* **Task**
Starting with the first line of the rows and going on through the line with "Montagehelfer/in (m/w/d)", write those lines out again with "Montreal" changed to "Montréal" and nothing else altered.
- - - -
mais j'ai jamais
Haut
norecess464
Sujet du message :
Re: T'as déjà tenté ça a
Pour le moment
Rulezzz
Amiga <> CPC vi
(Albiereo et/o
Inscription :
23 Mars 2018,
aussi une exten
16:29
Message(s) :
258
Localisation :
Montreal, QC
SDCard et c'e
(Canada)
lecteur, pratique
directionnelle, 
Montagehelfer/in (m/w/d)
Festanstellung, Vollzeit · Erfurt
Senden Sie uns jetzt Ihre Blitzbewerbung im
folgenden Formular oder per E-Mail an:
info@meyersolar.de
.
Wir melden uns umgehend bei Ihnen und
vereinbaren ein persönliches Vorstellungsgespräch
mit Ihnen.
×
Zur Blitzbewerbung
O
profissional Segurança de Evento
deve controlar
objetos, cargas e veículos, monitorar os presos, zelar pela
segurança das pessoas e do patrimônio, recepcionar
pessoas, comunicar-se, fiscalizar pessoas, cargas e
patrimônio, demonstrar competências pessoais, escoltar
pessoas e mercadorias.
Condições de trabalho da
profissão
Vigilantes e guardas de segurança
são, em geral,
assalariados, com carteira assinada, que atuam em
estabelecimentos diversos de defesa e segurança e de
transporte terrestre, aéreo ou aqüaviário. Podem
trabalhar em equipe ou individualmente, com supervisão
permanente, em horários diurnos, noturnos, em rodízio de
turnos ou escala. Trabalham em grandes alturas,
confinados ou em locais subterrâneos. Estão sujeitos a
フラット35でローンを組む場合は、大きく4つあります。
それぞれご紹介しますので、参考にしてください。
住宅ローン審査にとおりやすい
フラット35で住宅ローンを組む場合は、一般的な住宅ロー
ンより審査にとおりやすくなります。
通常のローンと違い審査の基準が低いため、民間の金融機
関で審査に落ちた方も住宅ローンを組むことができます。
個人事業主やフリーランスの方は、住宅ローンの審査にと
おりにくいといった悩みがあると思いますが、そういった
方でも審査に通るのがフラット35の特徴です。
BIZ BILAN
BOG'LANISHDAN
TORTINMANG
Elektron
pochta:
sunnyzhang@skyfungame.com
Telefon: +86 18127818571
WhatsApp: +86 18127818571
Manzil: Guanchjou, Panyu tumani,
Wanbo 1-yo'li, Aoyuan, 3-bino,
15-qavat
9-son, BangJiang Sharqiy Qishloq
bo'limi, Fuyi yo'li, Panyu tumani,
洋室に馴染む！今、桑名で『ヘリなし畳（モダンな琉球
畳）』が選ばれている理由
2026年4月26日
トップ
- - - -
* **Task solution**
mais j'ai jamais
Haut
norecess464
Sujet du message :
Re: T'as déjà tenté ça a
Pour le moment
Rulezzz
Amiga <> CPC vi
(Albiereo et/o
Inscription :
23 Mars 2018,
aussi une exten
16:29
Message(s) :
258
Localisation :
Montréal, QC
SDCard et c'e
(Canada)
lecteur, pratique
directionnelle, 
Montagehelfer/in (m/w/d)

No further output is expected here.